Wednesday, October 01, 2008

Caesar, mammon, and all that

News outlets have inundated us with coverage of the current financial and economic woes of Wall Street and other world markets; it's beyond saturation level at this point. Personally, I'm not convinced that Ragnarok is just around the bend. In the midst of seeming global chaos and an uncertain economy, the Spirit of the living God speaks to us. God has not abandoned us; Jesus is still The Answer to the most vital questions of life. The world ponders the serious losses in the world markets this week, and the cries go out that doom approaches. Caesar preoccupies us all.

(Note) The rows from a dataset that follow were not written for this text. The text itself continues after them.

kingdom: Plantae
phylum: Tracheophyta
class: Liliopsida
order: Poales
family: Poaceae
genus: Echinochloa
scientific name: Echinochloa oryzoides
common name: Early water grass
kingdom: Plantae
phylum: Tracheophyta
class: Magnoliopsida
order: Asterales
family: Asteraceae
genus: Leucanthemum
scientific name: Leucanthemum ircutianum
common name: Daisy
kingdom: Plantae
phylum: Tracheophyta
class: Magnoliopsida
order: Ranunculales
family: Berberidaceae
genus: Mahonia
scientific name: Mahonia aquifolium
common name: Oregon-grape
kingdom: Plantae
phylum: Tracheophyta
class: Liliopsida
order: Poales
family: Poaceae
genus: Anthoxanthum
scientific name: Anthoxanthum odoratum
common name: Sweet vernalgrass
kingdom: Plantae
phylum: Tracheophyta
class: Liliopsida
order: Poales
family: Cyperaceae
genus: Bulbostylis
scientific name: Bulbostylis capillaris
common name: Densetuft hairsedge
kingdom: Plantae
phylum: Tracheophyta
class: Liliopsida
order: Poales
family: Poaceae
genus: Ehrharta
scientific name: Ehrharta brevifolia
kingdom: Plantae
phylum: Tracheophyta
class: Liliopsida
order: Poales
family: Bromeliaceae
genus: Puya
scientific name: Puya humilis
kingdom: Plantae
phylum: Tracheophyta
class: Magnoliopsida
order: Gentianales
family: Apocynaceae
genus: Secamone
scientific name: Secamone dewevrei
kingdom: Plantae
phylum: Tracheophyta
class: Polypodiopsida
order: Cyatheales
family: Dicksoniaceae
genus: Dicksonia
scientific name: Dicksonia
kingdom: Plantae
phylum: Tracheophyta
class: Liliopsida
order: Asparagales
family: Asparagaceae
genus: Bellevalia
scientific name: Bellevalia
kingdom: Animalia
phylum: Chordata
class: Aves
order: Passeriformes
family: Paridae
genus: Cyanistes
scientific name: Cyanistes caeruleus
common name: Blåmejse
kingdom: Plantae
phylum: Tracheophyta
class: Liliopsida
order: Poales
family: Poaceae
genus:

The truth is, however, that we who serve the one true Lord have already made decisions pertaining to loss, gain, and real security. The epistle lesson from this week's lectionary speaks to us loud and clear:

"...whatever were gains to me I now consider loss for the sake of Christ. What is more, I consider everything a loss because of the surpassing worth of knowing Christ Jesus my Lord, for whose sake I have lost all things. I consider them garbage, that I may gain Christ and be found in him, not having a righteousness of my own that comes from the law, but that which is through faith in Christ - the righteousness that comes from God on the basis of faith. I want to know Christ - yes, to know the power of his resurrection and participation in his sufferings, becoming like him in his death, and so, somehow, attaining to the resurrection from the dead." - Philippians 3:7-11 (TNIV)

This is not to suggest that we do not need to be in earnest prayer for our world and for all those who will be affected by the financial events of these trying days, particularly the poor; quite the opposite. What it should suggest is that those who number themselves among Jesus' disciples should not be so preoccupied with the doings of Wall Street or Congress that we forget that we have already surrendered everything to our Lord, and that our peace and security will never be found in mammon. Ever. Perhaps God is calling us to a new kind of faithfulness we have never considered, and would prefer to avoid. Perhaps this is an opportunity to refocus, reaffirm, and recommit.

I'm sure of this: if the Church had the same sense of urgency for making disciples that the media and politicians have for "fixing" the economy, we would have a very different Church and live in a very different world.